His team has patented at ÉTS a new filter medium that improves granular filtration, a process based on passing water through a porous medium (usually sand). By modifying the surface chemistry of the sand through chemical grafting, they have created a material capable of capturing up to 30% more PFAS than conventional sand.

This approach allows existing infrastructure to be used: only the filter medium needs to be replaced, not the entire system. The solution is effective, economical, and quick to deploy.

Taking this further, the researcher is collaborating with chemists to explore new grafts and design materials capable of targeting other families of contaminants.

Filters for Agricultural Water

A professional man in a stylish blazer and patterned shirt stands confidently in a modern university setting.
ÉTS Professor Mathieu Lapointe

The second part of the research concerns agricultural drainage water, an often underestimated source of pollution. This water, which runs off from fields into waterways, contains high concentrations of phosphorus, nitrogen and pesticides, but currently undergoes no treatment.

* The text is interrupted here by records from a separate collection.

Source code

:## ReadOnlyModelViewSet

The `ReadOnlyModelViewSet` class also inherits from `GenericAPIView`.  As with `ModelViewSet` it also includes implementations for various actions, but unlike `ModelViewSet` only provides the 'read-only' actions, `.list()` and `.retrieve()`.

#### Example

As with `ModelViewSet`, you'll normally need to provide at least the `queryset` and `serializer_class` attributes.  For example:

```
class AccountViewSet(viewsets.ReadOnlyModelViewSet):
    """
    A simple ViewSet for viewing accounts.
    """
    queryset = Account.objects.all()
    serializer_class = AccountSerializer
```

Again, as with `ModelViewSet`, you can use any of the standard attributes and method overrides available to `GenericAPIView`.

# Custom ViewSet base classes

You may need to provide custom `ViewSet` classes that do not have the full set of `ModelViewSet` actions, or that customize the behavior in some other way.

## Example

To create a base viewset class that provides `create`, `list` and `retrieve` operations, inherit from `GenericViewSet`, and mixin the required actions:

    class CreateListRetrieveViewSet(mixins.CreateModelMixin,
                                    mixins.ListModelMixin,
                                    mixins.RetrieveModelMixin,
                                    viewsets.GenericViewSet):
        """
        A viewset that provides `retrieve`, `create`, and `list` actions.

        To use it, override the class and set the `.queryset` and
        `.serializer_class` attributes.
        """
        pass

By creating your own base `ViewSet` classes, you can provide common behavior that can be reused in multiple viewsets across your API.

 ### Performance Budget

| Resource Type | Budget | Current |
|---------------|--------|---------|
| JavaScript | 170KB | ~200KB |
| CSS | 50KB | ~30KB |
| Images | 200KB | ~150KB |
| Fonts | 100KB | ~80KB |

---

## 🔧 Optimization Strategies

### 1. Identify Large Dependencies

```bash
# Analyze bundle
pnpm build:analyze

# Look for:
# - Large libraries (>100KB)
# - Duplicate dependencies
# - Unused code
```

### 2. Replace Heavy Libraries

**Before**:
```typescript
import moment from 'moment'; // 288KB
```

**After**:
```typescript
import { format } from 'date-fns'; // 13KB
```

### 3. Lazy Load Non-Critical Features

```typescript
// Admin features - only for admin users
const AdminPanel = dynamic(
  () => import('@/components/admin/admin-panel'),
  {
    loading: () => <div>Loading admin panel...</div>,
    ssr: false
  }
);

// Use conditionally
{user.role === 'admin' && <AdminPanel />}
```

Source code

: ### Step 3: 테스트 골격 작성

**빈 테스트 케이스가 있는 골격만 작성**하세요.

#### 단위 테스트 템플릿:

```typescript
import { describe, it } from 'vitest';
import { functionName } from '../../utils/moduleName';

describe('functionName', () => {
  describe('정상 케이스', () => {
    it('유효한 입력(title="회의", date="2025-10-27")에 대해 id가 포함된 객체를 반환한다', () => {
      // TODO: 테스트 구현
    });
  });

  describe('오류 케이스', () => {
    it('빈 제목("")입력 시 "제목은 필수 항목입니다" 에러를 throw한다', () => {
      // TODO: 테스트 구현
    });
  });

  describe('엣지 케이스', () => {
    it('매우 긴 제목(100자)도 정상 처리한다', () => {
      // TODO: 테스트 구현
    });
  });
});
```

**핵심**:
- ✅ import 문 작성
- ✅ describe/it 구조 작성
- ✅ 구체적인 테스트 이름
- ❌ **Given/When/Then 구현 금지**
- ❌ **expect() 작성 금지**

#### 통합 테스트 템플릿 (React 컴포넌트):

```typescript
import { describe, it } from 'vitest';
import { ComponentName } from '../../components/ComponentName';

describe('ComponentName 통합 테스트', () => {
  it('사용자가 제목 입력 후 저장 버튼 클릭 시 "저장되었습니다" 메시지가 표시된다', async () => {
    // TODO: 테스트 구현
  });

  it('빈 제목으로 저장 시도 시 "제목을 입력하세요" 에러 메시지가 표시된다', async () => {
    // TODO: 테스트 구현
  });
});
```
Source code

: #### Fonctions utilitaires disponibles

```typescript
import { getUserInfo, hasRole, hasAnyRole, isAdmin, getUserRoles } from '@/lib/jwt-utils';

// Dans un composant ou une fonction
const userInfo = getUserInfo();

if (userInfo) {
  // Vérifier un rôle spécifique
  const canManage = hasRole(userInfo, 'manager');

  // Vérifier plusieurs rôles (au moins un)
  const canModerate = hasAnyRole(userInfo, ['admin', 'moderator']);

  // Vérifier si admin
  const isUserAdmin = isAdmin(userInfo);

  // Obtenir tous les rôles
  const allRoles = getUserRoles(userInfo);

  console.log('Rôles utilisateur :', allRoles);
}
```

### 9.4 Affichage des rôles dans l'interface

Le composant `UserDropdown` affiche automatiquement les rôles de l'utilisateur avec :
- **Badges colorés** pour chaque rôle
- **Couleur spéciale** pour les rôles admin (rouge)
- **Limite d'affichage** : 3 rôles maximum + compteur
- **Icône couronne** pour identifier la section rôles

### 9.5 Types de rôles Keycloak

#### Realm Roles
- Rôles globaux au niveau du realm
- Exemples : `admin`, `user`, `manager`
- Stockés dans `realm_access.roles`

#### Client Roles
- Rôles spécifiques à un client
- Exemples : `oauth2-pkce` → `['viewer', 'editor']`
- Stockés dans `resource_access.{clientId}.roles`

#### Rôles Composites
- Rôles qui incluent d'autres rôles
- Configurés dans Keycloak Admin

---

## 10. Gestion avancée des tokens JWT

 The team is therefore developing filters adapted to this reality. Here, chemical grafting of sand is adjusted to capture these nutrients and pollutants. Iron, which has a strong affinity with phosphorus, is incorporated into the sand.

These filters could take the form of functionalized riparian strips made of grafted sand installed along field borders. These are passive, simple, and inexpensive processes that do not require energy and significantly reduce diffuse agricultural pollution. As Mathieu Lapointe points out: “We won’t remove everything but, right now, we’re not removing anything.” 

Expanding Plants… From Within

In Quebec and Canada, several wastewater treatment plants have reached their maximum capacity. As a result, wastewater overflows are becoming more frequent, especially during heavy rains. Montreal, with its combined sewer system, is a typical example.

Rather than building new facilities—which is often impossible due to lack of space or budget—the researcher proposes increasing the treatment capacity of existing plants using another innovation patented at ÉTS: superflocculants. This work is being conducted in conjunction with the AdapT Institute.

These additives, integrated into coagulation-flocculation processes, form larger and denser flocs (small aggregated particles) that settle more quickly. This reduces the retention time required in the basins, and allows treatment of greater volumes of water without expanding the infrastructure.

Adapting by Innovating

Contaminants do not disappear on their own, and our infrastructure, some of which was designed decades ago, is reaching its limits. Mathieu Lapointe’s research shows that it is possible to adapt our existing systems by focusing on innovation, materials chemistry, and process intelligence.

The city of Montreal is taking a proactive approach by testing some of these solutions to reduce persistent contaminants.

By combining applied science, creativity and pragmatism, the Canada Research Chair in Water and Environmental Protection is helping our infrastructure evolve at the same pace as environmental challenges.